Seven years ago, he set aside his pastry cutter in favor of cocoa, transforming his chocolate obsession into one sweet business venture.

"It's fun work! Owning a chocolate factory is great," he said.

In December 2000 Torres opened his first shop, Jacques Torres Chocolate, in Brooklyn, near the Manhattan Bridge overpass. The space is reminiscent of a European chocolatier with marble counters, copper lights and glass shelving.

Then, in 2004 he opened another chocolate shop, this time in Manhattan. It included a cafe and manufacturing plant where visitors can watch the chocolate-making process through 11-foot windows.

"I think that kids come here thinking that they are in the Willy Wonka factory. They run around the store and they look in the window and they look at the chocolate running, so I think that kids love the place because they love to look at chocolate being made," Torres said.

When Torres was a child, buying chocolate was a luxury reserved only for Christmas.

"I remember to hide under the table with the tablecloth around me to eat those chocolates. I don't want my mom to see that I eat too much of them. And I love the one with, at that time, with the praline, the hazelnut and the almonds and the caramel," he said. "I used to don't like those one, but when I bite on the praline one, wow that was heaven."

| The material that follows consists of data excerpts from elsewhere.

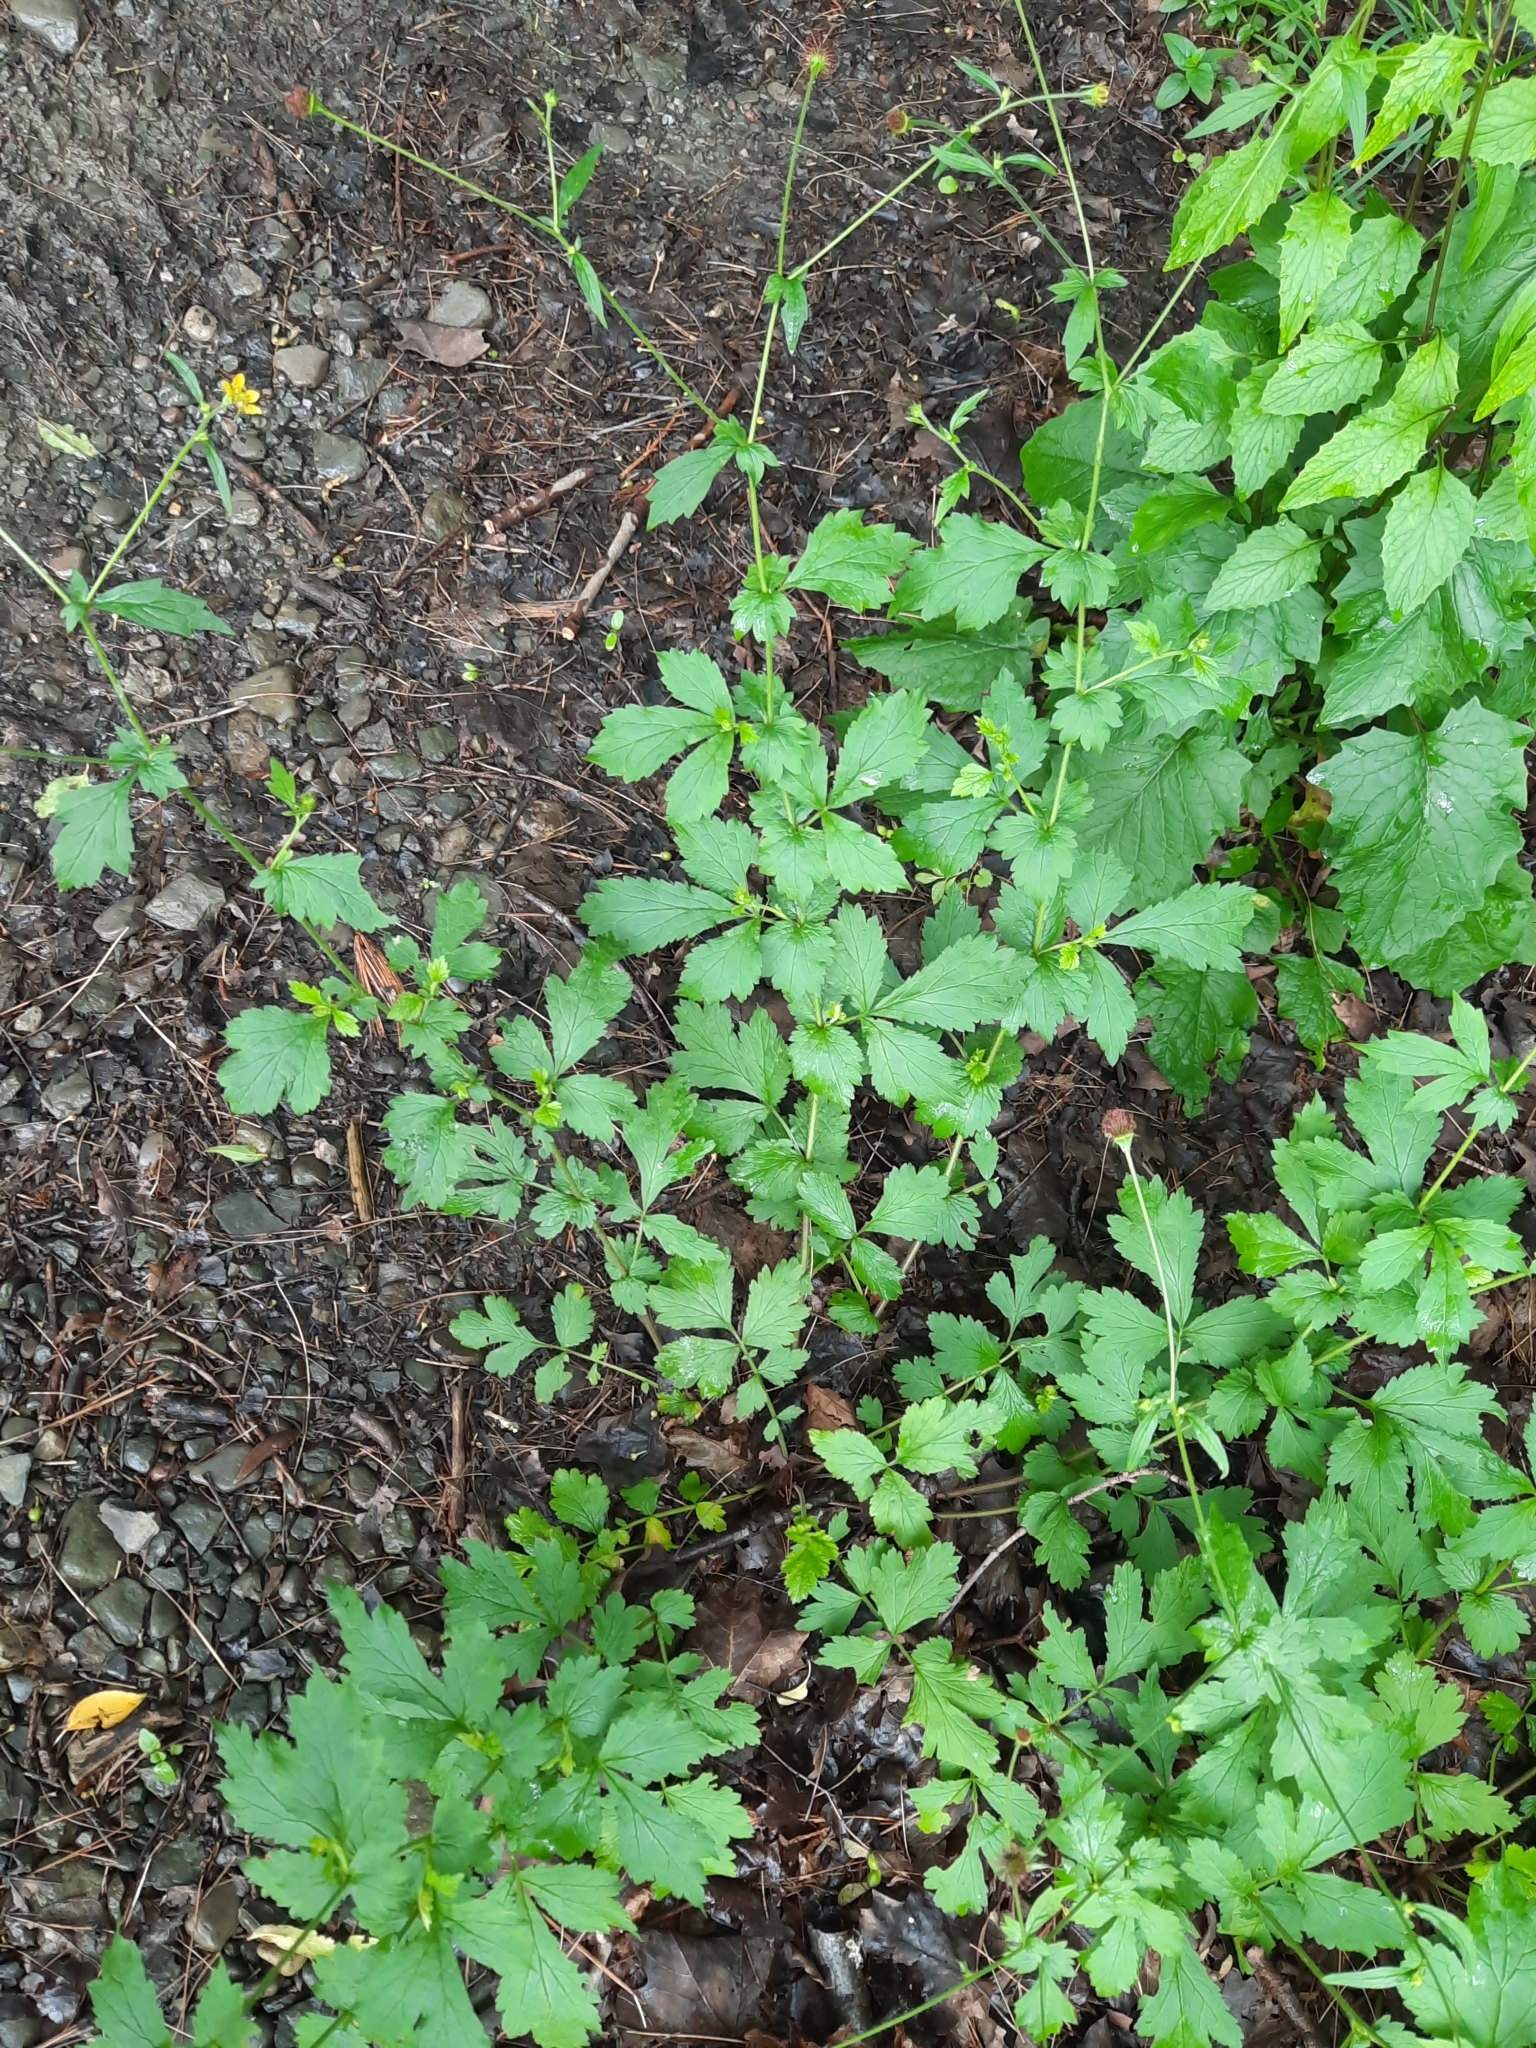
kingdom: Plantae
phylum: Tracheophyta
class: Magnoliopsida
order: Rosales
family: Rosaceae
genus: Geum
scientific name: Geum urbanum
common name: Wood avens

'Dark Chocolate Is Good for You'

Later in life he would find hot chocolate shops irresistible, especially when driving his motorcycle through the cold winter air.

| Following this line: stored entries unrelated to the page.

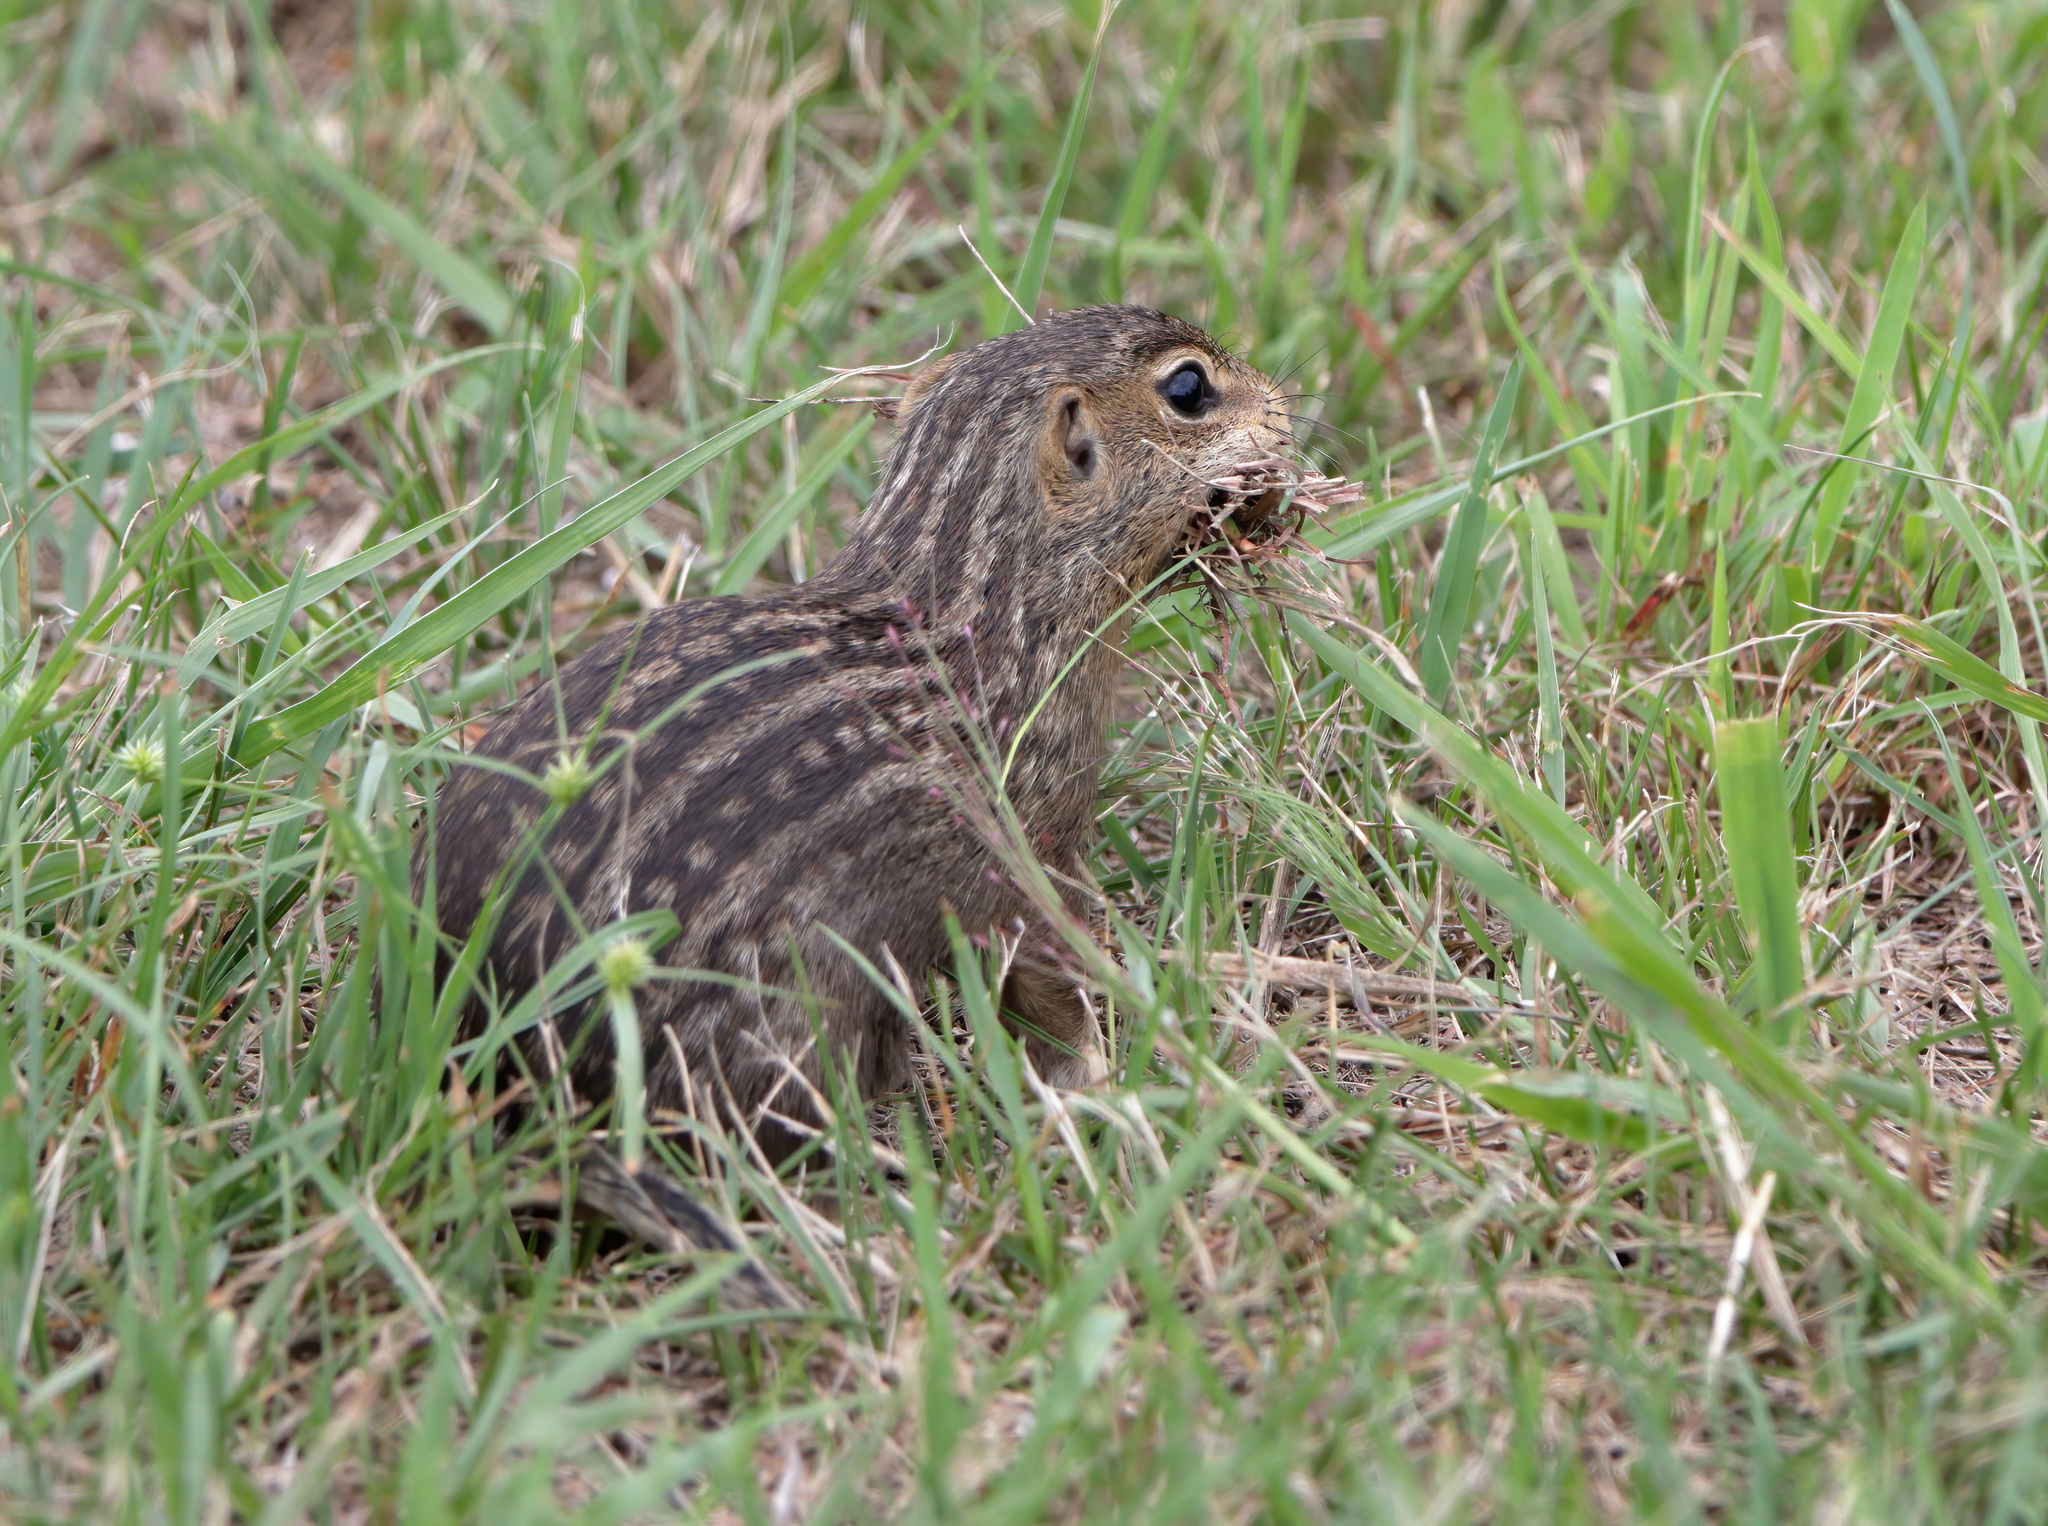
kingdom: Animalia
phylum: Chordata
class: Mammalia
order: Rodentia
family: Sciuridae
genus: Ictidomys
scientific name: Ictidomys tridecemlineatus
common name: Thirteen-lined ground squirrel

"They bring you from a bag, that chocolate mixture that look like melted chocolate and you just eat that and it's like lava and it go down and it just put warmth on you and the smile on your face because it's so good," he recalled.

So good in fact, that he thought about mixing his breakfast cornflakes with chocolate.

"Dark chocolate is good for you, cornflakes is not bad for you either and mixing the two together is an interesting crunchiness, first when you bite into it and then the flavors mix very well together," he said.

He created little chocolate mounds mixed with cornflakes and dark chocolate, then put them in the fridge for about four minutes to harden into little clusters. CLICK HERE for Jacques Torres' recipes for Chocolate Cornflakes, and more great desserts!

After 20 years of restaurant work, he's "very happy to be out of it." In the meantime, his business is thriving ; he sold more than 150 tons of chocolate last year.

"I try to enjoy the moment. That's the most important in life and perhaps of happiness. The thing is, of course it's family, but also part of happiness is making people happy, helping them and making people happy," Torres said. "I think that somewhere, somehow I make people happy with chocolate; giving them the pleasure of chocolate. So that helps me to be happy."